*Description of the task:*
Copy every line of the data that contains the string "اعلانات".

*Source information:*

* * *

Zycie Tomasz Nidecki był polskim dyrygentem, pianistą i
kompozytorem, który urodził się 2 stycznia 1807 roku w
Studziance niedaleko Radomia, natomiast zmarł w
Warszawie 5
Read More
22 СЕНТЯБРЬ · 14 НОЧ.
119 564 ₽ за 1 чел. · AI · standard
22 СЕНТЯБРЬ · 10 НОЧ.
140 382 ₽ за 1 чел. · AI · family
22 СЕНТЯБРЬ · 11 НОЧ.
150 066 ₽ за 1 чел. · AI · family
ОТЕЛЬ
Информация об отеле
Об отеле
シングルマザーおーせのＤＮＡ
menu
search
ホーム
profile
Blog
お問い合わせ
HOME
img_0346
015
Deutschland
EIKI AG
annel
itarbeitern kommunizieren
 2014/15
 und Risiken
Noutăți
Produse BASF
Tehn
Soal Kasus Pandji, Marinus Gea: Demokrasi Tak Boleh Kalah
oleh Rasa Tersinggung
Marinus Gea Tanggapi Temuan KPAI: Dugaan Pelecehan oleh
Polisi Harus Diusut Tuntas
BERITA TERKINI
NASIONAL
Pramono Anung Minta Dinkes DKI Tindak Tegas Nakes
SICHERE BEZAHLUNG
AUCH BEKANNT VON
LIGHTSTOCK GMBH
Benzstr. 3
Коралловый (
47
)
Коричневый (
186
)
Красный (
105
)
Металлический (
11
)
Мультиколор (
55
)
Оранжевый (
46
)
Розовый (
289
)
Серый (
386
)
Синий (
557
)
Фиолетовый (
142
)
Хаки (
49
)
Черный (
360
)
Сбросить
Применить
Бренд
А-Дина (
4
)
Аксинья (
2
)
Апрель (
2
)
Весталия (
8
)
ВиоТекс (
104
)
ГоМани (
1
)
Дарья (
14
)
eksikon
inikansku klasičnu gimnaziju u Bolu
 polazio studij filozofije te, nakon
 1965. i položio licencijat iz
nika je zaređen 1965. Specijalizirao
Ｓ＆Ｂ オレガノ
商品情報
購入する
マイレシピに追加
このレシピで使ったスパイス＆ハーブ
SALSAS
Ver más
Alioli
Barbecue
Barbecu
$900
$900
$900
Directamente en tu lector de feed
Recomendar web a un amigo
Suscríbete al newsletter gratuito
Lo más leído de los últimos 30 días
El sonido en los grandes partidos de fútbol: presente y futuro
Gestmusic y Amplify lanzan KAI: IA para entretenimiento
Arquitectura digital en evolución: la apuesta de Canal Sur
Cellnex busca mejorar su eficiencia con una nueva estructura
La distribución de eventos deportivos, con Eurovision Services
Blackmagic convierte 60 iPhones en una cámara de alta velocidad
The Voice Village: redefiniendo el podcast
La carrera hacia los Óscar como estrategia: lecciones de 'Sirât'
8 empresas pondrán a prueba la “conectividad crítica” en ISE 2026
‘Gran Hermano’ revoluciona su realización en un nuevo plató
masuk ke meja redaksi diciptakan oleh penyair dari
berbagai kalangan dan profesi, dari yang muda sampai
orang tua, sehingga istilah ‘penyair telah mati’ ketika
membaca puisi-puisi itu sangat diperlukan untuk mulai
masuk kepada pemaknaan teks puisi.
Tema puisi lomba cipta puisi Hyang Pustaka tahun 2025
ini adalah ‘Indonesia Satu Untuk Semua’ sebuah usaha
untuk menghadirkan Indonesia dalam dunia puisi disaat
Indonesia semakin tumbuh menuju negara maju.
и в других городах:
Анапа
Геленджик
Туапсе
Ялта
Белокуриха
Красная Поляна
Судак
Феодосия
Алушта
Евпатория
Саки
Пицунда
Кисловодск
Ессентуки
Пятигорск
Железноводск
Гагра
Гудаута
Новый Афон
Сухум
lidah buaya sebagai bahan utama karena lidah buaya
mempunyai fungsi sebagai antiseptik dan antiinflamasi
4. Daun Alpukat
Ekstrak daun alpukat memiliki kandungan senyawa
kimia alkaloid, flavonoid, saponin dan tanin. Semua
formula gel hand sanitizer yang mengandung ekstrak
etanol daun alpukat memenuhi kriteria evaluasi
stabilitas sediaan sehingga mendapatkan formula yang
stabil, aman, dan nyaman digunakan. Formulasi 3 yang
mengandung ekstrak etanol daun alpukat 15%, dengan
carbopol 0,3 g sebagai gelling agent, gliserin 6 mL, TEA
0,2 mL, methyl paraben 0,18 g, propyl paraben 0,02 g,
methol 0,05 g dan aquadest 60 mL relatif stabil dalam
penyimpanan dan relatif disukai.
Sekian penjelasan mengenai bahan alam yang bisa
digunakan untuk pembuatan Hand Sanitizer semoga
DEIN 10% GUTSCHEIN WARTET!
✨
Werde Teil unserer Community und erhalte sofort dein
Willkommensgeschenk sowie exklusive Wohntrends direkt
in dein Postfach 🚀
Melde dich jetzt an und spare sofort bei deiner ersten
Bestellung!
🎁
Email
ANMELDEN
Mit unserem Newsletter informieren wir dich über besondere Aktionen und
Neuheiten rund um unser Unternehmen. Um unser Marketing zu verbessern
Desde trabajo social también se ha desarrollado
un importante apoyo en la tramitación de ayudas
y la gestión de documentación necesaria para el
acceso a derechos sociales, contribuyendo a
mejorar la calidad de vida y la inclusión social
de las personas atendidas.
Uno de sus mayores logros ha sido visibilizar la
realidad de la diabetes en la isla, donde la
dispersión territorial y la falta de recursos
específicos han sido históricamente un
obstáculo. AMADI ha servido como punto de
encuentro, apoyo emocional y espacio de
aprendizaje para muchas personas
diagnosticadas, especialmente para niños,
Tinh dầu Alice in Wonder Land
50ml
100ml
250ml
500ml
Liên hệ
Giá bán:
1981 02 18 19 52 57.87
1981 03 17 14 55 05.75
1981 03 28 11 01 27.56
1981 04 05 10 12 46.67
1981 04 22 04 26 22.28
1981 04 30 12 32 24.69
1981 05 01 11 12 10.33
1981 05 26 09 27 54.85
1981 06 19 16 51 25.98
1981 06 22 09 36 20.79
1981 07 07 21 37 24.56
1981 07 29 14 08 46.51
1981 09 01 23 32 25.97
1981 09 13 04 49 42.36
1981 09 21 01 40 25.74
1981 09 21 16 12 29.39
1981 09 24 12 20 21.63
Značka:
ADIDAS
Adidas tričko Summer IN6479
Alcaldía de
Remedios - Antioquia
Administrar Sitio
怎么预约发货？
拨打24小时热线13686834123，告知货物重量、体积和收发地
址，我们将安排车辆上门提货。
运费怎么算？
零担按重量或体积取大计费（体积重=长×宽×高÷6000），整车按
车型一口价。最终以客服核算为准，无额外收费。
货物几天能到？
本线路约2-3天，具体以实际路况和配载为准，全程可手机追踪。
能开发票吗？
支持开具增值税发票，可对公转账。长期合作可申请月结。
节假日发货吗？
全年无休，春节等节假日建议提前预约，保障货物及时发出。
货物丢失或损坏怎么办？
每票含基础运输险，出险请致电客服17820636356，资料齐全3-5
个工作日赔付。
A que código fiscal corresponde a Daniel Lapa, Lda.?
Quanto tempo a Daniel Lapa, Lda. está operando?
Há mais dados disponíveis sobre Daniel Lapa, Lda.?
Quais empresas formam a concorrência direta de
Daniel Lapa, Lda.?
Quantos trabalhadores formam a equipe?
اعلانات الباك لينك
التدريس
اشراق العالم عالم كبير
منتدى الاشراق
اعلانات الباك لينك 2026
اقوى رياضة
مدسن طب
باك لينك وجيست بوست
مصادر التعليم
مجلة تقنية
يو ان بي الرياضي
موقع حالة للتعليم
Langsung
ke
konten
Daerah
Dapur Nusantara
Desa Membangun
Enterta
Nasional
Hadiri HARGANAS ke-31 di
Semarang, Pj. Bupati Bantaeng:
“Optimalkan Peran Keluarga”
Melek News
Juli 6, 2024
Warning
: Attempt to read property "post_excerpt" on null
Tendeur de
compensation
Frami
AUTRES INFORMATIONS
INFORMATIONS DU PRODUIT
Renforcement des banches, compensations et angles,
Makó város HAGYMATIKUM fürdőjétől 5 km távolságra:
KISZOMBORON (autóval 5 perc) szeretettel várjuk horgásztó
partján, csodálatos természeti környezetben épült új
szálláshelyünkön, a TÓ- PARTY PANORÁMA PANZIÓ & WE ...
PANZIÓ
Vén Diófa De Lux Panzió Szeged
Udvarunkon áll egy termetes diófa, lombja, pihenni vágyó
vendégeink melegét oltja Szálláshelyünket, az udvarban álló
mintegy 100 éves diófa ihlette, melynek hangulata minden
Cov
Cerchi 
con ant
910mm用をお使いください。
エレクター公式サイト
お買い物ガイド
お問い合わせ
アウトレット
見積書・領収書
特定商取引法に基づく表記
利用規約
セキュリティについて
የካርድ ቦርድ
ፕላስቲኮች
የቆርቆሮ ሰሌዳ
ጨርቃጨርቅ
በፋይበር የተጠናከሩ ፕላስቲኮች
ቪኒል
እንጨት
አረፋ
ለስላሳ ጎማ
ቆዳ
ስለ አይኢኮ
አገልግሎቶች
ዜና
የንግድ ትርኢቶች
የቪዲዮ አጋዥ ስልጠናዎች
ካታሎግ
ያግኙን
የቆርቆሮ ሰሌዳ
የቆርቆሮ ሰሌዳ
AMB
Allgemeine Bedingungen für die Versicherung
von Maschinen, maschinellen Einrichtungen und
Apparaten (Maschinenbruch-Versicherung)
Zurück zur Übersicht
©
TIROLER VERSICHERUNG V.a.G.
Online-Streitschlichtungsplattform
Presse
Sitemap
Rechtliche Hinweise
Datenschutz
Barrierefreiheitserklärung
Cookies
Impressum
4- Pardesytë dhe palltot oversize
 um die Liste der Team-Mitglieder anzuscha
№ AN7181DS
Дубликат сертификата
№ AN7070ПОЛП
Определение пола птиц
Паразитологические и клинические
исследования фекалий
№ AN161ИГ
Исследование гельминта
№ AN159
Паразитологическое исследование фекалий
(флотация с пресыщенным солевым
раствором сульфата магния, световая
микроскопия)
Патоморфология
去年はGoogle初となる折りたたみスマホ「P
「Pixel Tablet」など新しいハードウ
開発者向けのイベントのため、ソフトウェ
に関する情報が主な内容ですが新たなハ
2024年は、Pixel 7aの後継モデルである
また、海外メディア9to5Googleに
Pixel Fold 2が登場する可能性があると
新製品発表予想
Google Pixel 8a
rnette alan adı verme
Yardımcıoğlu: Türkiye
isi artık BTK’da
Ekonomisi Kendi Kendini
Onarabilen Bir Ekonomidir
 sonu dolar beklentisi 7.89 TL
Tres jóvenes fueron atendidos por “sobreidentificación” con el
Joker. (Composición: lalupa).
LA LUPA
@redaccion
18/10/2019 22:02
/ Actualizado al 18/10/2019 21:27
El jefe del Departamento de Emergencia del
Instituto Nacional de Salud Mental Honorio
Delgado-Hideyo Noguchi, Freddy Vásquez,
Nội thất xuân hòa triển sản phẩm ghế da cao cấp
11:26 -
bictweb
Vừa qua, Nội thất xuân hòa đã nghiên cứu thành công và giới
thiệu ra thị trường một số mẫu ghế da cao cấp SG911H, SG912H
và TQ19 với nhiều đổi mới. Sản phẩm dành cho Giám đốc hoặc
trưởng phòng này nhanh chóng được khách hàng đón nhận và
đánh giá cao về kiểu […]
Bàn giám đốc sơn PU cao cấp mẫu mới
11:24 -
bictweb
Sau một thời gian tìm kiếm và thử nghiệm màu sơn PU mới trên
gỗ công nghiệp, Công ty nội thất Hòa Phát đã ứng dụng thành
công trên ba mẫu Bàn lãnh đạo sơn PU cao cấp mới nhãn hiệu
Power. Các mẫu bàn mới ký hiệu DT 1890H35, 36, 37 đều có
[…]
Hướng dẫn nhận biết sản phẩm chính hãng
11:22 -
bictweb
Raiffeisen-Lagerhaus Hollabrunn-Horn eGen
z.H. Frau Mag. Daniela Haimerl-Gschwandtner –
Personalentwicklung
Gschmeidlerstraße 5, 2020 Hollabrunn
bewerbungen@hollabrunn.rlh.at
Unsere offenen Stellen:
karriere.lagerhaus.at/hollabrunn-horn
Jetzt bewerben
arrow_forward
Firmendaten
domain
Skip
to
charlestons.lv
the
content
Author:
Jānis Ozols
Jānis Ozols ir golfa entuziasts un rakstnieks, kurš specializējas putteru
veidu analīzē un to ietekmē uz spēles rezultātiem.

* * *

*Your solution:*
اعلانات الباك لينك
اعلانات الباك لينك 2026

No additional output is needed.